■ Reading text ■
--------------------------------

Club: 9* Ping I15 stiff stock ping shaft

Swing speed: 105-108

ball speed: 142-149

spin: 2400 +/-600

launch 13-18*

 

when i hit what i felt was a solid shot with a SS of 108, low spin (around 1900) with good launch, my ball speed did not go over 149mph.  the longest drive i hit was 276 carry and roll, with most in the 260's

 

i quickly demoed a few newer drivers and i could not break 150 mph ball speed on Covert 2.0 tour, SLDR 460 tp, or adams xtd.

 

my smash factor was in the 1.35 -1.40.

 

assuming a reasonable smash factor of 1.43-1.48 i should have had a 154-160mph ball speed.

 

i was using the balls provided by PGA superstore (they did not want me to use my own).  there was no brand, just black lines which might be needed for the monitor.

 

do you guys think it is ball based, poor ball striking, or a bad club to swing fit?

 

thanks in advanced

post #2 of 12

Welcome to the site.  Did the ball look beat up?  Do you have comparable numbers from another fitting?  

post #3 of 12
Thread Starter 
The balls were clean, but they did not have a premium ball pattern. For drivers it should not matter too much.

Don't have other numbers to compare to. This was my first real session on one
post #4 of 12

How was contact? Where were you hitting it on the face?

post #5 of 12
Thread Starter 

pretty solid.  i was around the center, some a drop higher on the face, some a little toward the toe, but still getting "good wood" on the ball.  i can say i really didn't "nut" or "destroy" the ball dead center.

 

when i am swinging well on the course i can get to 280-300 range.  i very rarely get over 300

post #6 of 12
Quote:
Originally Posted by Jman32 View Post
 

pretty solid.  i was around the center, some a drop higher on the face, some a little toward the toe, but still getting "good wood" on the ball.  i can say i really didn't "nut" or "destroy" the ball dead center.

--------------------------------

■ Given information ■
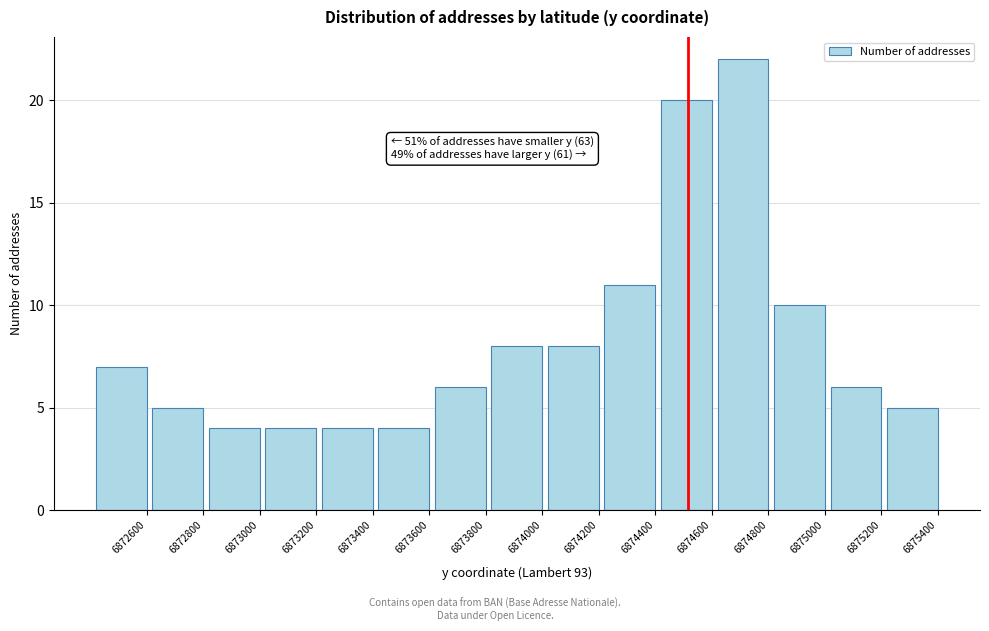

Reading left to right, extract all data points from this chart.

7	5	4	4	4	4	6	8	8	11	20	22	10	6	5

--------------------------------

■ Activities ■
1. Retype the part of the driver fitting thread starting with "when i hit what" and going on through "or adams xtd.".
2. According to the driver fitting thread, what range was the thread starter's smash factor in?

■ Answers in order ■
1.
when i hit what i felt was a solid shot with a SS of 108, low spin (around 1900) with good launch, my ball speed did not go over 149mph.  the longest drive i hit was 276 carry and roll, with most in the 260's

 

i quickly demoed a few newer drivers and i could not break 150 mph ball speed on Covert 2.0 tour, SLDR 460 tp, or adams xtd.

2. 1.35 to 1.40.